In the 1199 lawsuit, the union is asking a New Haven Superior Court judge to appoint an independent board to oversee all free bed funds administered by Yale-New Haven and Bridgeport hospitals and to control the hospitals' payment collection procedures. The union's lawsuit was filed on behalf of eight people and class action status is being sought.
AMERICAN HOSPITAL ASSOCIATION GUIDELINES
In late 2003, the American Hospital Association (AHA) released a set of guidelines and a legal “white paper” on hospital billing and collection practices. (These materials can be found on the AHA's website at http://hospitalconnect.com.) These were issued in the face of criticism of some hospitals' practices toward low-income uninsured patients, including failure to inform people about charity care eligibility, home foreclosures, wage garnishment, and even jailing. In a separate letter to the Secretary Thompson of the U.S. Department of Health and Human Services, the AHA asked for clarification of certain Medicare regulations affecting hospital billing and collection practices.
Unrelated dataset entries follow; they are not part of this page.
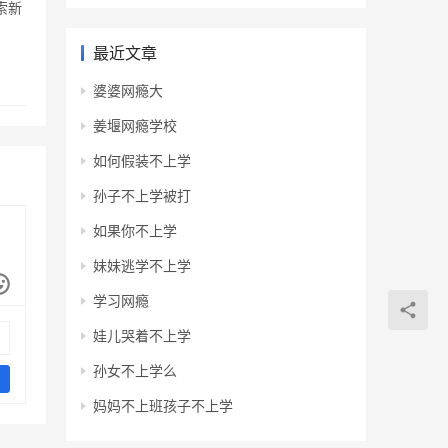
索新
最近文章
婆婆网瘾大
姜堰网瘾学校
如何假装不上学
孙子不上学被打
如果你不上学
妹妹逃学不上学
学习网瘾
娃儿哭着不上学
孙女不上学么
妈妈不上班孩子不上学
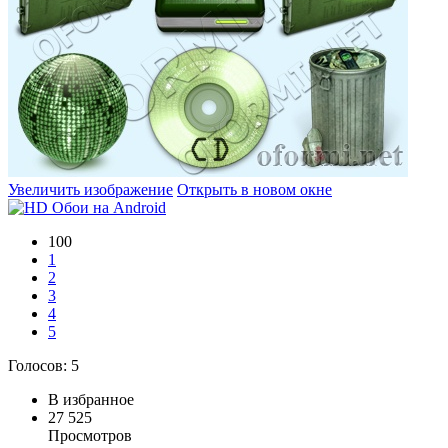
Увеличить изображение
Открыть в новом окне
100
1
2
3
4
5
Голосов:
5
В избранное
27 525
Просмотров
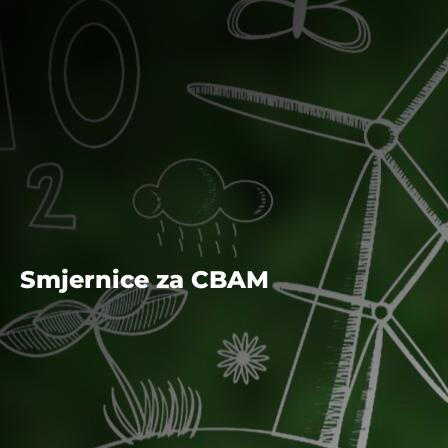
Smjernice za CBAM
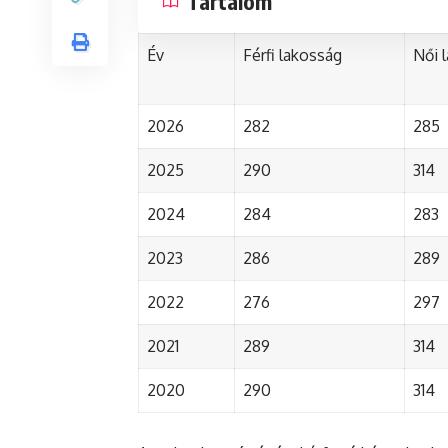
Tartalom
Év
Férfi lakosság
Női 
2026
282
285
2025
290
314
2024
284
283
2023
286
289
2022
276
297
2021
289
314
2020
290
314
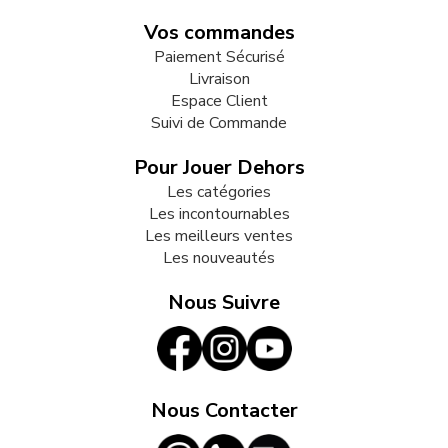
Vos commandes
Paiement Sécurisé
Livraison
Espace Client
Suivi de Commande
Pour Jouer Dehors
Les catégories
Les incontournables
Les meilleurs ventes
Les nouveautés
Nous Suivre
Nous Contacter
According t the new AHA guidelines, hospitals should:
1. make public and available their charges for services;
2. review current charges to ensure that they are “reasonably related to both the cost of the service and to meeting all of the community's health care needs”;
3. provide financial counseling to patients about their hospital bills;
4. have understandable written policies to help patients determine if they qualify for public or hospital-based assistance programs;
5. ensure that all written policies for assisting low-income patients are applied consistently and share them with community health and human services agencies and other organizations that assist people in need; and
6. educate hospital staff about these policies.
The AHA guidelines on debt collection practices are not particularly detailed and call on hospitals to define the practices used by their outside collection agencies and develop written policies about when and how patient debt is advanced for collection.